> [What to work on]
Copy out the data below as written; omit any images.
━━ Entries provided ━━
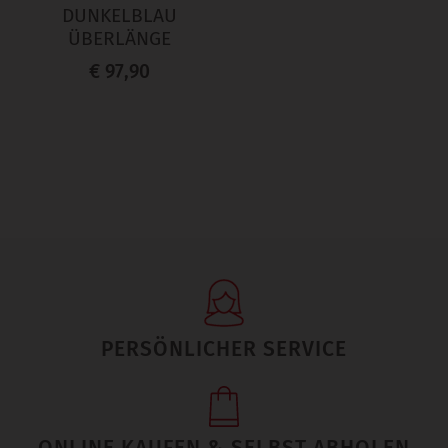
DUNKELBLAU
ÜBERLÄNGE
€ 97,90
PERSÖNLICHER SERVICE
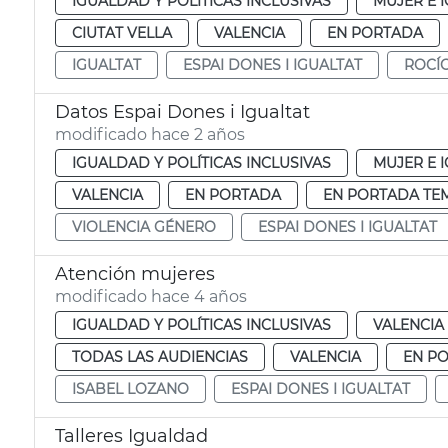
IGUALDAD Y POLÍTICAS INCLUSIVAS
MUJER E 
CIUTAT VELLA
VALENCIA
EN PORTADA
IGUALTAT
ESPAI DONES I IGUALTAT
ROCÍO
Datos Espai Dones i Igualtat
modificado hace 2 años
IGUALDAD Y POLÍTICAS INCLUSIVAS
MUJER E 
VALENCIA
EN PORTADA
EN PORTADA TE
VIOLENCIA GÉNERO
ESPAI DONES I IGUALTAT
Atención mujeres
modificado hace 4 años
IGUALDAD Y POLÍTICAS INCLUSIVAS
VALENCIA
TODAS LAS AUDIENCIAS
VALENCIA
EN P
ISABEL LOZANO
ESPAI DONES I IGUALTAT
Talleres Igualdad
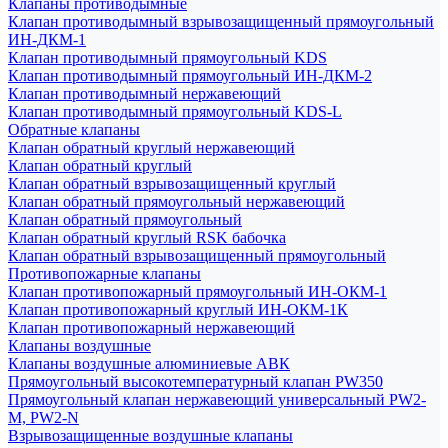
Клапаны противодымные
Клапан противодымный взрывозащищенный прямоугольный
ИН-ДКМ-1
Клапан противодымный прямоугольный KDS
Клапан противодымный прямоугольный ИН-ДКМ-2
Клапан противодымный нержавеющий
Клапан противодымный прямоугольный KDS-L
Обратные клапаны
Клапан обратный круглый нержавеющий
Клапан обратный круглый
Клапан обратный взрывозащищенный круглый
Клапан обратный прямоугольный нержавеющий
Клапан обратный прямоугольный
Клапан обратный круглый RSK бабочка
Клапан обратный взрывозащищенный прямоугольный
Противопожарные клапаны
Клапан противопожарный прямоугольный ИН-ОКМ-1
Клапан противопожарный круглый ИН-ОКМ-1К
Клапан противопожарный нержавеющий
Клапаны воздушные
Клапаны воздушные алюминиевые АВК
Прямоугольный высокотемпературный клапан PW350
Прямоугольный клапан нержавеющий универсальный PW2-
M, PW2-N
Взрывозащищенные воздушные клапаны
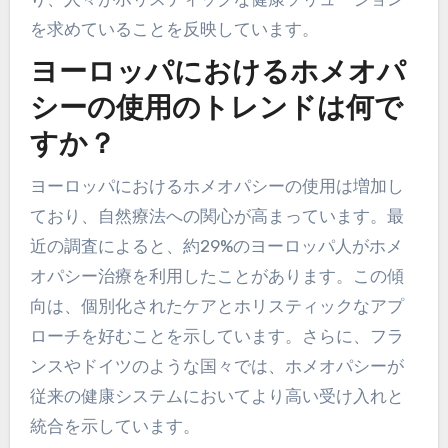
を求めていることを反映しています。
ヨーロッパにおけるホメオパ
シーの使用のトレンドは何で
すか？
ヨーロッパにおけるホメオパシーの使用は増加し
ており、自然療法への関心が高まっています。最
近の調査によると、約29%のヨーロッパ人がホメ
オパシー治療を利用したことがあります。この傾
向は、個別化されたケアとホリスティックなアプ
ローチを好むことを示しています。さらに、フラ
ンスやドイツのような国々では、ホメオパシーが
従来の健康システムにおいてより高い受け入れと
統合を示しています。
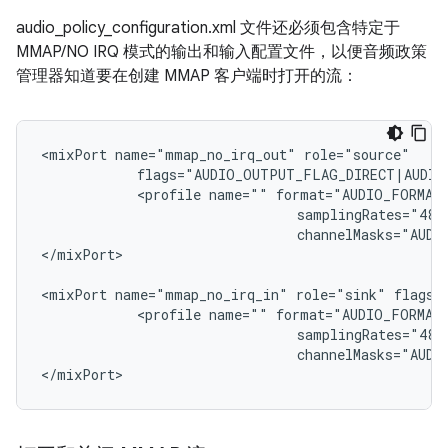
audio_policy_configuration.xml 文件还必须包含特定于
MMAP/NO IRQ 模式的输出和输入配置文件，以便音频政策
管理器知道要在创建 MMAP 客户端时打开的流：
<mixPort name="mmap_no_irq_out" role="source"

            flags="AUDIO_OUTPUT_FLAG_DIRECT|AUDIO
            <profile name="" format="AUDIO_FORMAT_
                                samplingRates="4800
                                channelMasks="AUDI
</mixPort>

<mixPort name="mmap_no_irq_in" role="sink" flags=
            <profile name="" format="AUDIO_FORMAT_
                                samplingRates="4800
                                channelMasks="AUDIO
</mixPort>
━━━
> [Problem solution]
DUNKELBLAU
ÜBERLÄNGE
€ 97,90
PERSÖNLICHER SERVICE
IGUALDAD Y POLÍTICAS INCLUSIVAS
MUJER E 
CIUTAT VELLA
VALENCIA
EN PORTADA
IGUALTAT
ESPAI DONES I IGUALTAT
ROCÍO
Datos Espai Dones i Igualtat
modificado hace 2 años
IGUALDAD Y POLÍTICAS INCLUSIVAS
MUJER E 
VALENCIA
EN PORTADA
EN PORTADA TE
VIOLENCIA GÉNERO
ESPAI DONES I IGUALTAT
Atención mujeres
modificado hace 4 años
IGUALDAD Y POLÍTICAS INCLUSIVAS
VALENCIA
TODAS LAS AUDIENCIAS
VALENCIA
EN P
ISABEL LOZANO
ESPAI DONES I IGUALTAT
Talleres Igualdad
Клапаны противодымные
Клапан противодымный взрывозащищенный прямоугольный
ИН-ДКМ-1
Клапан противодымный прямоугольный KDS
Клапан противодымный прямоугольный ИН-ДКМ-2
Клапан противодымный нержавеющий
Клапан противодымный прямоугольный KDS-L
Обратные клапаны
Клапан обратный круглый нержавеющий
Клапан обратный круглый
Клапан обратный взрывозащищенный круглый
Клапан обратный прямоугольный нержавеющий
Клапан обратный прямоугольный
Клапан обратный круглый RSK бабочка
Клапан обратный взрывозащищенный прямоугольный
Противопожарные клапаны
Клапан противопожарный прямоугольный ИН-ОКМ-1
Клапан противопожарный круглый ИН-ОКМ-1К
Клапан противопожарный нержавеющий
Клапаны воздушные
Клапаны воздушные алюминиевые АВК
Прямоугольный высокотемпературный клапан PW350
Прямоугольный клапан нержавеющий универсальный PW2-
M, PW2-N
Взрывозащищенные воздушные клапаны
を求めていることを反映しています。
ヨーロッパにおけるホメオパ
シーの使用のトレンドは何で
すか？
ヨーロッパにおけるホメオパシーの使用は増加し
ており、自然療法への関心が高まっています。最
近の調査によると、約29%のヨーロッパ人がホメ
オパシー治療を利用したことがあります。この傾
向は、個別化されたケアとホリスティックなアプ
ローチを好むことを示しています。さらに、フラ
ンスやドイツのような国々では、ホメオパシーが
従来の健康システムにおいてより高い受け入れと
統合を示しています。
audio_policy_configuration.xml 文件还必须包含特定于
MMAP/NO IRQ 模式的输出和输入配置文件，以便音频政策
管理器知道要在创建 MMAP 客户端时打开的流：
<mixPort name="mmap_no_irq_out" role="source"

            flags="AUDIO_OUTPUT_FLAG_DIRECT|AUDIO
            <profile name="" format="AUDIO_FORMAT_
                                samplingRates="4800
                                channelMasks="AUDI
</mixPort>

<mixPort name="mmap_no_irq_in" role="sink" flags=
            <profile name="" format="AUDIO_FORMAT_
                                samplingRates="4800
                                channelMasks="AUDIO
</mixPort>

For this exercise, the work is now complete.